◆ Exercise brief: Below are the entries to work from; restate word for word the portion that opens with the line containing "micrograph displays normal" and closes with the line containing "staining of human", keeping both.

□ □ □ □ □ □ □

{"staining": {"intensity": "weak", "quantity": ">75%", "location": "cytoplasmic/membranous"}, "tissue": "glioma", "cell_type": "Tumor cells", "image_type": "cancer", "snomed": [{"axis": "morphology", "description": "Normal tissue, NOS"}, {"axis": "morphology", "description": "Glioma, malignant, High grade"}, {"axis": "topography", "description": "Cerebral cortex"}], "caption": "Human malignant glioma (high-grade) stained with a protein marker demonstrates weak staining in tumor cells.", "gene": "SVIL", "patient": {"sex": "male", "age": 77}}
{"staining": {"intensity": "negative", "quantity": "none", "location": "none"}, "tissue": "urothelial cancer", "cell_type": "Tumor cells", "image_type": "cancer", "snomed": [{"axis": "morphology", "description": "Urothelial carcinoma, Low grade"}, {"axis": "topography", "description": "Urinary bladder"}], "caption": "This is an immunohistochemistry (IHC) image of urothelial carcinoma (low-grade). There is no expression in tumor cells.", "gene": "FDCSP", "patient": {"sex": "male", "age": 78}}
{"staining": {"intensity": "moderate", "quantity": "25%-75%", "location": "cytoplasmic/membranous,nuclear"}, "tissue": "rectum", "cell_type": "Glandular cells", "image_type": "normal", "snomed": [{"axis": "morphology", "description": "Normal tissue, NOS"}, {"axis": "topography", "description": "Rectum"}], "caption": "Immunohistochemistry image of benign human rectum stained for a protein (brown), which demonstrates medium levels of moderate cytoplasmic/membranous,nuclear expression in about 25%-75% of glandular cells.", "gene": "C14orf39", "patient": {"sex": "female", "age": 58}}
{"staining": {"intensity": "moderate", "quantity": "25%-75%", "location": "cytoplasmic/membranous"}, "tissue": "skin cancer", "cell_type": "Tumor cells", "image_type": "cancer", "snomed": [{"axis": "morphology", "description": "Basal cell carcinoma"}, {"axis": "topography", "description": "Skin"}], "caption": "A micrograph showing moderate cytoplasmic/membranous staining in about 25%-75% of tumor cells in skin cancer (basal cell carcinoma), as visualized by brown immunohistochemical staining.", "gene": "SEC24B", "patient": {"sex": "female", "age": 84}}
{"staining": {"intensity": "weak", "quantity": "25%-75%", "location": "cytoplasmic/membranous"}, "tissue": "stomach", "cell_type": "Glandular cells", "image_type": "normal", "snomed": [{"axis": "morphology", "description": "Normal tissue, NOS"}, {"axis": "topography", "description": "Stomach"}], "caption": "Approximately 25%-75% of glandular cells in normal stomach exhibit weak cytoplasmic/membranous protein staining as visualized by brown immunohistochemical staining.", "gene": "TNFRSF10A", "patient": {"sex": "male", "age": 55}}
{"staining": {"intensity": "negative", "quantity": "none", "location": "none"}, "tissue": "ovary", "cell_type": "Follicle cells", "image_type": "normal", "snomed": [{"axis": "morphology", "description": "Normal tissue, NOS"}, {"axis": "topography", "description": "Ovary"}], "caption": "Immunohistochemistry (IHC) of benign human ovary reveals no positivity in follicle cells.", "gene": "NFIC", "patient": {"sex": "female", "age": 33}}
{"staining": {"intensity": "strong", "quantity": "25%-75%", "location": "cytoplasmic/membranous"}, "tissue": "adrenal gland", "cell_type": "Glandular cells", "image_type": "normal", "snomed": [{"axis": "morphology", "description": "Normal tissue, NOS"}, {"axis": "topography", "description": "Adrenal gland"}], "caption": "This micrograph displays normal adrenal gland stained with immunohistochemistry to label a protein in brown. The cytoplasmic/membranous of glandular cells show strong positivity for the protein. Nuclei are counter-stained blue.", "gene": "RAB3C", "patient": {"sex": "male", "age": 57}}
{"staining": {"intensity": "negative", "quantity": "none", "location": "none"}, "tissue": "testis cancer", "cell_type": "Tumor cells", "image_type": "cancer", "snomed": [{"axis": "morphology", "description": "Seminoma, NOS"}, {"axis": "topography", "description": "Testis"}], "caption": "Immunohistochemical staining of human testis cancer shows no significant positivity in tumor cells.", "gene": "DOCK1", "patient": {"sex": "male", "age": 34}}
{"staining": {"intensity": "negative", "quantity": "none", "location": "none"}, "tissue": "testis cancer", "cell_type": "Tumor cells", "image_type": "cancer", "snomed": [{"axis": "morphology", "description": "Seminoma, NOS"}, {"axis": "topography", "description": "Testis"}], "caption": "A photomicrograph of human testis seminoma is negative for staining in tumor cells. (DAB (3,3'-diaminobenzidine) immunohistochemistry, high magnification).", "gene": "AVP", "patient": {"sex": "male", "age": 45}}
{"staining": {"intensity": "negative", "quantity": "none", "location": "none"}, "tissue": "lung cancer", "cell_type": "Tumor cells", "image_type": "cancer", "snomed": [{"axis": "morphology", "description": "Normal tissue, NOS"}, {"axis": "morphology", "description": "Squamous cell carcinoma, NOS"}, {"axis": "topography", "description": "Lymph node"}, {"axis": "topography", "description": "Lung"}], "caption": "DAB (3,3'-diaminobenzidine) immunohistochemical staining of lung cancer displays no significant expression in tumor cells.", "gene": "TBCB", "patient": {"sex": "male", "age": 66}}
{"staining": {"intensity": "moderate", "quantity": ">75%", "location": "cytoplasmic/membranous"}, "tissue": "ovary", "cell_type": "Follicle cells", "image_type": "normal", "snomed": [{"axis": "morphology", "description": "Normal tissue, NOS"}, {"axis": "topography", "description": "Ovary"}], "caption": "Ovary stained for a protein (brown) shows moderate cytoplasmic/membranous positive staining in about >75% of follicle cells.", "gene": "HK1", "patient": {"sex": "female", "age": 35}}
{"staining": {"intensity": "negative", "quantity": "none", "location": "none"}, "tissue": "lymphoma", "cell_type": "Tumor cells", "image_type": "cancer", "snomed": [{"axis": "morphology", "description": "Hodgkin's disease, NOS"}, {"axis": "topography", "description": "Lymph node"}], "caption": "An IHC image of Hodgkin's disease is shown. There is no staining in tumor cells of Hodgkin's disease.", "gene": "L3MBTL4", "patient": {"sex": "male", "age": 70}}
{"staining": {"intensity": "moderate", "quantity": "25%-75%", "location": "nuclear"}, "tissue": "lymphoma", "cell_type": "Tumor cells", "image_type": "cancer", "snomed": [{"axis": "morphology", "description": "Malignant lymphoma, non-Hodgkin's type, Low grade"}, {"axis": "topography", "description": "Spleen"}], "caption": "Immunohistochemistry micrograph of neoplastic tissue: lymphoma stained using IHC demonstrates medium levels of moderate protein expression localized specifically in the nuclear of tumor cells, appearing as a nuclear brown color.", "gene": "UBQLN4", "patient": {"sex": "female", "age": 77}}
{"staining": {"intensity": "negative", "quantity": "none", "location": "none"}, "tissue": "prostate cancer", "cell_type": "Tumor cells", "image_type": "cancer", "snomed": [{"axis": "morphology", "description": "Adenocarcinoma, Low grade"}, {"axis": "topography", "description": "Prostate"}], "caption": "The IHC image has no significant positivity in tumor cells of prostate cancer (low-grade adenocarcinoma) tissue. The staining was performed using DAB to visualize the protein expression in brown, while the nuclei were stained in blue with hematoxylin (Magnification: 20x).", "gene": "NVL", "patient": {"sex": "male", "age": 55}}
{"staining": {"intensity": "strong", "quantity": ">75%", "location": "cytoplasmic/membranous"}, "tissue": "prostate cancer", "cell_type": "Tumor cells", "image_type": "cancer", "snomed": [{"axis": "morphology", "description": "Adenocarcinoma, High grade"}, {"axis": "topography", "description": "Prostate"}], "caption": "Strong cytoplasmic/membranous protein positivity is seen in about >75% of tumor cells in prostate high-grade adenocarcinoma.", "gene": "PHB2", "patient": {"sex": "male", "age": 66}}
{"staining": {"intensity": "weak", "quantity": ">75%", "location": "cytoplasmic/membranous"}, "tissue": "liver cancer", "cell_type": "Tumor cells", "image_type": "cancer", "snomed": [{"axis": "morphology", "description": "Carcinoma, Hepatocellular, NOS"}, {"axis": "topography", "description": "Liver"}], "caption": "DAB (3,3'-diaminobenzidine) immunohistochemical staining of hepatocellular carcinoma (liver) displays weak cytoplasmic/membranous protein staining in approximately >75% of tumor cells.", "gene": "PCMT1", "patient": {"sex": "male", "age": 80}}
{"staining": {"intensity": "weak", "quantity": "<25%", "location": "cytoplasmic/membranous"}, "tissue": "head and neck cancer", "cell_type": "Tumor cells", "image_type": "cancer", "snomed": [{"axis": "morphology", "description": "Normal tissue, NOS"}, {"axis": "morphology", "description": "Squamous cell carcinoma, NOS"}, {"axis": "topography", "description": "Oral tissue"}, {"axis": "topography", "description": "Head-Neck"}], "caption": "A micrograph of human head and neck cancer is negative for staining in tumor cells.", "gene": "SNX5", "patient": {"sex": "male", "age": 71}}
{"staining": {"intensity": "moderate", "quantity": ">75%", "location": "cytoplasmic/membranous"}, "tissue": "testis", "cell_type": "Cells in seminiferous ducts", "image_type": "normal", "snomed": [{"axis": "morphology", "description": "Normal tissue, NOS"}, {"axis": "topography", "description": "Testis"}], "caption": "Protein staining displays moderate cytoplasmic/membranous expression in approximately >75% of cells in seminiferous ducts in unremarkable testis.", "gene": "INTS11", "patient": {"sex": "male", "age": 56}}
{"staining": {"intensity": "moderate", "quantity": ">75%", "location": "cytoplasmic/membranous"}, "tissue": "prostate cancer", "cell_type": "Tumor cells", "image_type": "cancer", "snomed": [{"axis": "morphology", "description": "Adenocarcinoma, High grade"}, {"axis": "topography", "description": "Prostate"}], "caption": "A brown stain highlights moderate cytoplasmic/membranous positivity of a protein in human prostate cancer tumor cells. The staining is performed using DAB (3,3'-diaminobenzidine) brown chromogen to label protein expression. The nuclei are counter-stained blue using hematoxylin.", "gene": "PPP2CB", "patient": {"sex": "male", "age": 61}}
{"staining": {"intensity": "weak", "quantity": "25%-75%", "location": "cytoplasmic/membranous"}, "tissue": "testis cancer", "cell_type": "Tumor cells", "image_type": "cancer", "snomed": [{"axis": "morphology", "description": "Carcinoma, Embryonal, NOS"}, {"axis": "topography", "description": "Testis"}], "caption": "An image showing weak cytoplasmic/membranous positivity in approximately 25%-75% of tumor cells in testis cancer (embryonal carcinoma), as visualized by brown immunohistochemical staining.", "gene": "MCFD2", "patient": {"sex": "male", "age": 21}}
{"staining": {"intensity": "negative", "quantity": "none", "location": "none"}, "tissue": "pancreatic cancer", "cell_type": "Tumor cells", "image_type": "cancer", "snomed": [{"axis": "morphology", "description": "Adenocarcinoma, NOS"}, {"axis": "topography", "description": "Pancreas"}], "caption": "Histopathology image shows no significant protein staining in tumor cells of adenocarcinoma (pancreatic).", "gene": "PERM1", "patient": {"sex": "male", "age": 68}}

□ □ □ □ □ □ □

◆ Solution:
{"staining": {"intensity": "strong", "quantity": "25%-75%", "location": "cytoplasmic/membranous"}, "tissue": "adrenal gland", "cell_type": "Glandular cells", "image_type": "normal", "snomed": [{"axis": "morphology", "description": "Normal tissue, NOS"}, {"axis": "topography", "description": "Adrenal gland"}], "caption": "This micrograph displays normal adrenal gland stained with immunohistochemistry to label a protein in brown. The cytoplasmic/membranous of glandular cells show strong positivity for the protein. Nuclei are counter-stained blue.", "gene": "RAB3C", "patient": {"sex": "male", "age": 57}}
{"staining": {"intensity": "negative", "quantity": "none", "location": "none"}, "tissue": "testis cancer", "cell_type": "Tumor cells", "image_type": "cancer", "snomed": [{"axis": "morphology", "description": "Seminoma, NOS"}, {"axis": "topography", "description": "Testis"}], "caption": "Immunohistochemical staining of human testis cancer shows no significant positivity in tumor cells.", "gene": "DOCK1", "patient": {"sex": "male", "age": 34}}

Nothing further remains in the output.